_PROBLEM DESCRIPTION_
An exact copy of every entry is needed, with the images left out.

Start of SOURCE DATA

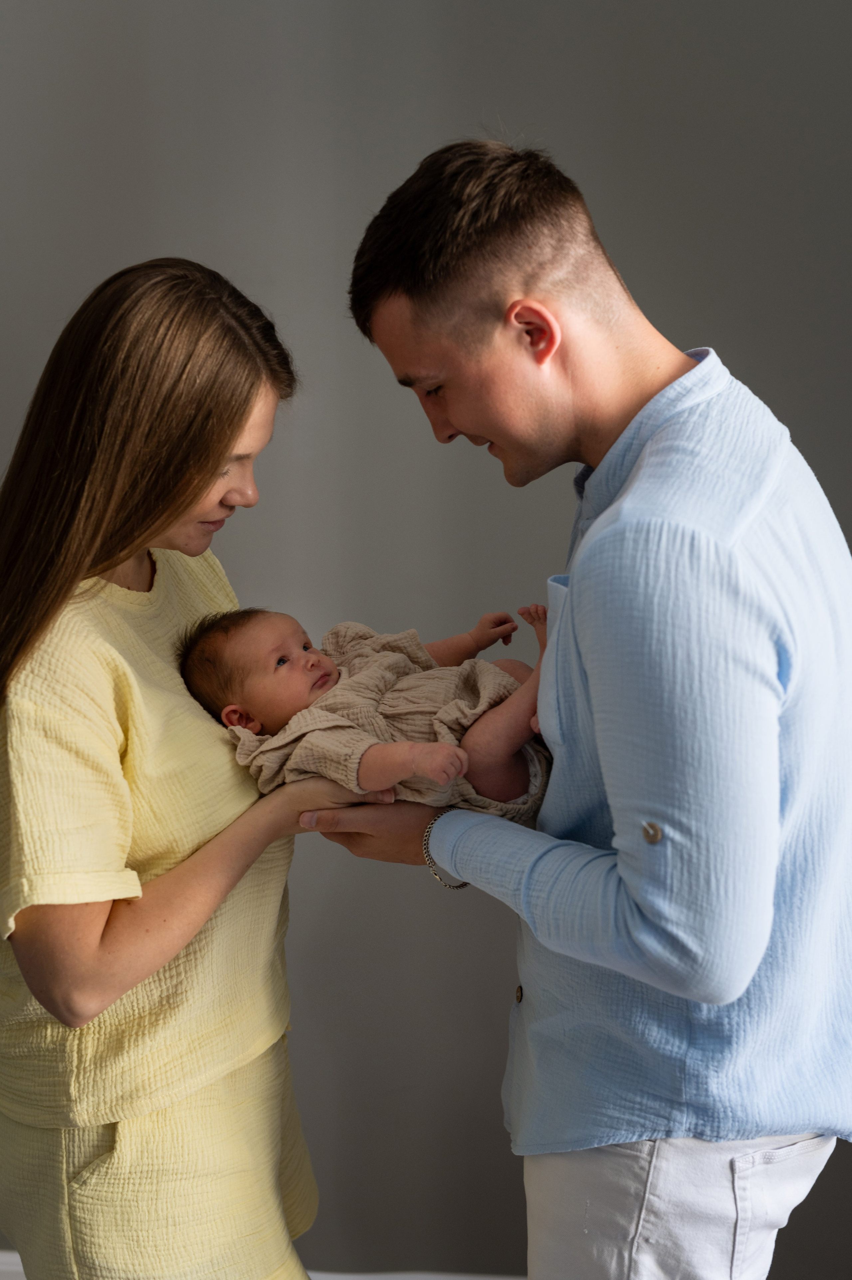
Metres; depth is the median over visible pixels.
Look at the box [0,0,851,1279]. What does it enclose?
wall
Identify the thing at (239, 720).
baby
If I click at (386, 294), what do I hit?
man
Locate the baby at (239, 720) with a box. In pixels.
[174,597,553,818]
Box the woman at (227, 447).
[0,259,366,1279]
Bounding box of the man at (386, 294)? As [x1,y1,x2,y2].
[319,137,851,1279]
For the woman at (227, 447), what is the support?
on the floor

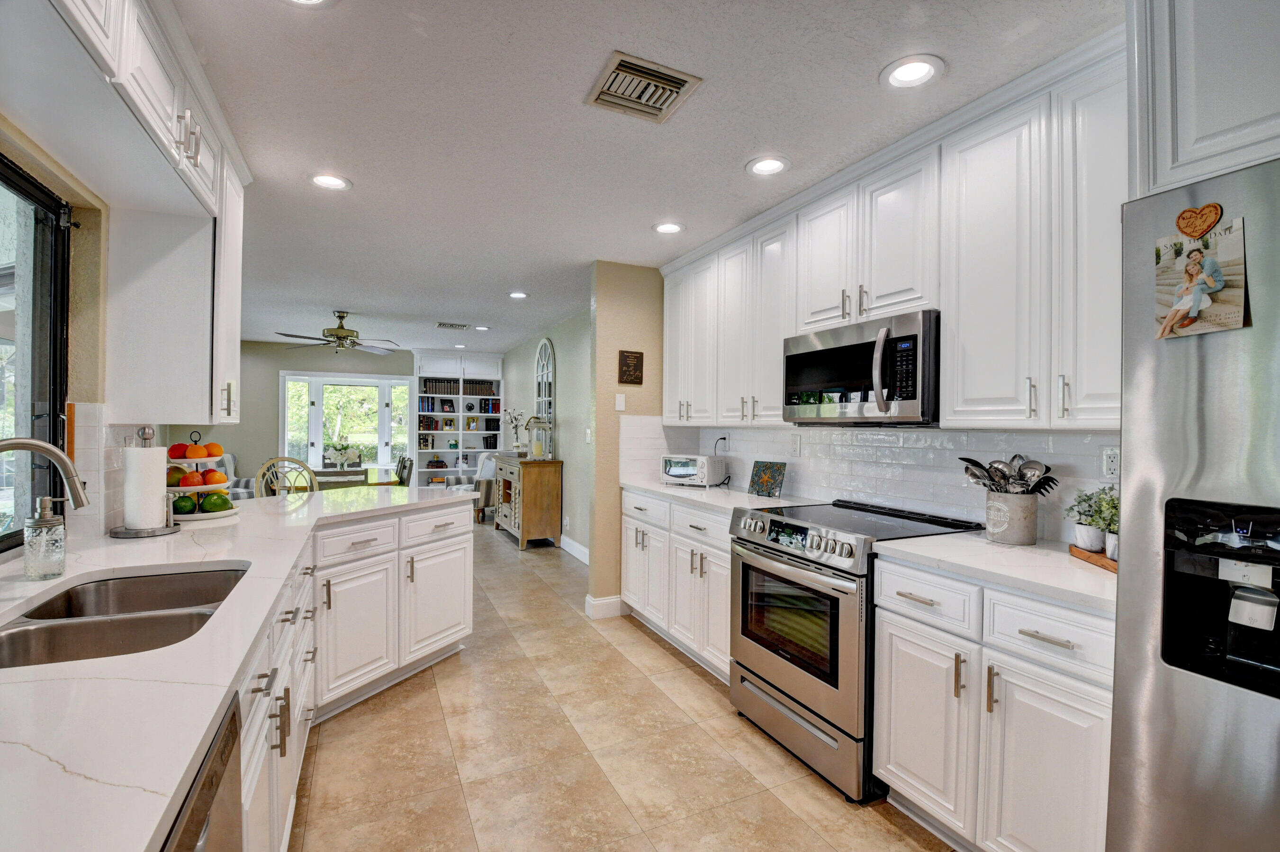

End of SOURCE DATA

_TASK ANSWER_
Metres; depth is the median over visible pixels.
Look at the box [0,0,851,1279]. What does it enclose?
wall
Identify the thing at (239, 720).
baby
If I click at (386, 294), what do I hit?
man
Locate the baby at (239, 720) with a box. In pixels.
[174,597,553,818]
Box the woman at (227, 447).
[0,259,366,1279]
Bounding box of the man at (386, 294)? As [x1,y1,x2,y2].
[319,137,851,1279]
For the woman at (227, 447), what is the support?
on the floor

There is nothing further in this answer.